Robert Wiene 150

Behind the name Caligari is the name Wiene, Dr. Robert Wiene. If the identity of the first of the two doctors is extremely suspect, then we are not much better off knowing about Dr. Wiene. We know he had a Czechoslovakian passport. That he was born in Wrocław, while his father was a native of Nitra and his mother of Bratislava. That to the authorities he was once German, then Hungarian, then Czech again. Whether he spoke Czech or Slovak at all, we have no idea. We do know that 150 years have passed since his birth this year.
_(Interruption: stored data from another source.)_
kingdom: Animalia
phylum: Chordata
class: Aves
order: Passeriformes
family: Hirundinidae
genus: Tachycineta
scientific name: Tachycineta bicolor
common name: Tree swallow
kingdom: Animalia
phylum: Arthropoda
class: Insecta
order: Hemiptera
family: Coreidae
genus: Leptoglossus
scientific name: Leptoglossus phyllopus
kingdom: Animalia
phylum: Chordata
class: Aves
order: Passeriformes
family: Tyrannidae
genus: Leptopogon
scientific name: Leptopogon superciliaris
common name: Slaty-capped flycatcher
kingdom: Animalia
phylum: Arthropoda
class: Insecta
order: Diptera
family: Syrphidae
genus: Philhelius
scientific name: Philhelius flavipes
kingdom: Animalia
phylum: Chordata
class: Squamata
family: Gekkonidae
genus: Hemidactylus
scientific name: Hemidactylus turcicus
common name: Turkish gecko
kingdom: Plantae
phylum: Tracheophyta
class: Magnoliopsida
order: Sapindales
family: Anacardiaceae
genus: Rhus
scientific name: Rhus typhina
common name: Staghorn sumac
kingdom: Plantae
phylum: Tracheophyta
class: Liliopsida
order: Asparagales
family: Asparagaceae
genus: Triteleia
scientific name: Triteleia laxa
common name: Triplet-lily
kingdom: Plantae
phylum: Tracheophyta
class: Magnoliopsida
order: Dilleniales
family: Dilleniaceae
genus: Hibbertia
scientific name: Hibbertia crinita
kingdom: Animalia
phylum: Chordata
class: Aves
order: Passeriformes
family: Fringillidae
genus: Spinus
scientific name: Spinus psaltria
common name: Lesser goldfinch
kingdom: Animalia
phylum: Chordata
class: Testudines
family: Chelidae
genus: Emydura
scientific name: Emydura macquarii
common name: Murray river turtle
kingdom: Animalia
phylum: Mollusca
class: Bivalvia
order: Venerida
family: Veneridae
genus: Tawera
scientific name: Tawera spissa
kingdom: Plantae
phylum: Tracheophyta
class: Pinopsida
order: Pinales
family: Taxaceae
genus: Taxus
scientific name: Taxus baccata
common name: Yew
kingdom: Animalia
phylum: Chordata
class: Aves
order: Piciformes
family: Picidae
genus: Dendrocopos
He was one of the first generation of German directors with artistic ambitions, such as Carl Froelich, Paul Wegener, Joe May, Richard Oswald or Guido Seeber, who was introduced in Ponrep this year. He made his debut as a director in 1914, and by the 1910s he was a major artistic figure in German cinema alongside the younger and more predatory Ernst Lubitsch. He is best known for his three Expressionist films, but also succeeded in other genres. The King of Nazareth was a biblical film, Orlac's Hands a psychological thriller, and The Pink Cavalier an eighteenth-century comedy with an original score by Richard Strauss. He often filmed in Austria, and after 1933 he shared the fate of many other great German filmmakers of Jewish origin, that is: he sought and found work in film studios in various European countries. He died on 15 July 1938.